Experts jab over drug patent reform and the best approach to innovation

One of the most persistent arguments in the biopharma business these days is focused squarely on the length of patent protection a new treatment has when it goes on the market. The industry has always wanted more, basing its argument on the idea that shorter periods of market protection reduce the earnings it can expect and undercut the ability to innovate. Patient advocates typically cry out for less, maintaining greedy pharma companies just want more money and longer patents don't translate into innovation anyway.

The Wall Street Journal has produced one of its pro/con segments, with two experts taking opposite corners in the battle over which approach is right.

Josh Bloom, director of chemical and pharmaceutical sciences at the American Council on Science and Health, paints a woeful picture of Big Pharma today. With regulatory demands rising, it takes much longer to gain an approval. Costs have soared while the length of patent protection has dwindled. Drug companies are turning to line extensions, usually simple tweaks to meds that can be used to extend patent protection. Furthermore, a weakened pharma industry overall has been shedding hundreds of thousands of jobs.

Interestingly, Bloom believes those line-extension patent periods should be cut, thereby allowing pharma to stay focused on true innovation of important new treatments. And he wants a longer period of patent protections on the new meds to reward the companies' true innovators.

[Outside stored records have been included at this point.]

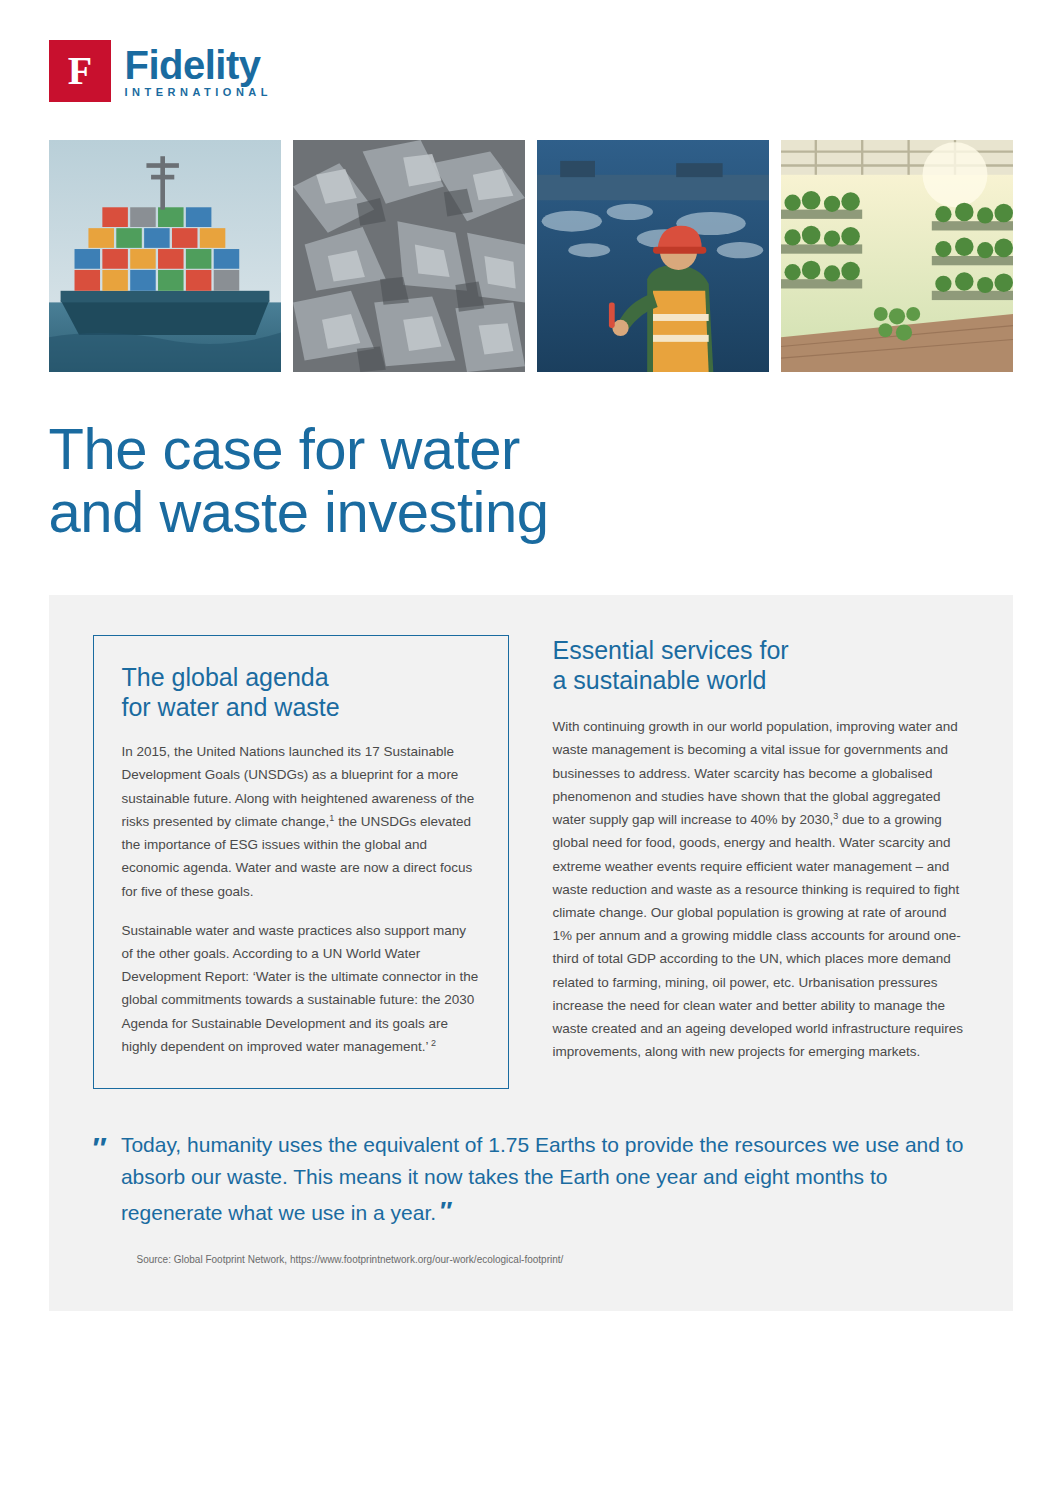F
Fidelity INTERNATIONAL
The case for water
and waste investing
The global agenda
for water and waste
In 2015, the United Nations launched its 17 Sustainable Development Goals (UNSDGs) as a blueprint for a more sustainable future. Along with heightened awareness of the risks presented by climate change,1 the UNSDGs elevated the importance of ESG issues within the global and economic agenda. Water and waste are now a direct focus for five of these goals.
Sustainable water and waste practices also support many of the other goals. According to a UN World Water Development Report: ‘Water is the ultimate connector in the global commitments towards a sustainable future: the 2030 Agenda for Sustainable Development and its goals are highly dependent on improved water management.’ 2
Essential services for
a sustainable world
With continuing growth in our world population, improving water and waste management is becoming a vital issue for governments and businesses to address. Water scarcity has become a globalised phenomenon and studies have shown that the global aggregated water supply gap will increase to 40% by 2030,3 due to a growing global need for food, goods, energy and health. Water scarcity and extreme weather events require efficient water management – and waste reduction and waste as a resource thinking is required to fight climate change. Our global population is growing at rate of around 1% per annum and a growing middle class accounts for around one-third of total GDP according to the UN, which places more demand related to farming, mining, oil power, etc. Urbanisation pressures increase the need for clean water and better ability to manage the waste created and an ageing developed world infrastructure requires improvements, along with new projects for emerging markets.
″
Today, humanity uses the equivalent of 1.75 Earths to provide the resources we use and to absorb our waste. This means it now takes the Earth one year and eight months to regenerate what we use in a year.″
Source: Global Footprint Network, https://www.footprintnetwork.org/our-work/ecological-footprint/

Els Torreele, director of the Access to Essential Medicines Initiative of the Open Society Foundation's Public Health Program, counters that pharma companies stopped innovating a long time ago. Real breakthrough drugs took the back seat to anything that could earn cash. And they don't have to prove that a treatment is superior to existing drugs--a comparative effectiveness approach.

Torreele calls on the agency to start applying the new comparative effectiveness metric before companies can earn patent protection. And she rejects the argument over the R&D costs at pharma, noting that the companies typically earn many times what they invested in their top earners. Extending patents might make companies more profitable, but it would do nothing to improve innnovation.

There's something in these arguments for everyone in the industry to chew on. But there's also little indication that a divided Congress has any ability to reach consensus on just how drug patents might be reformed in the near-term.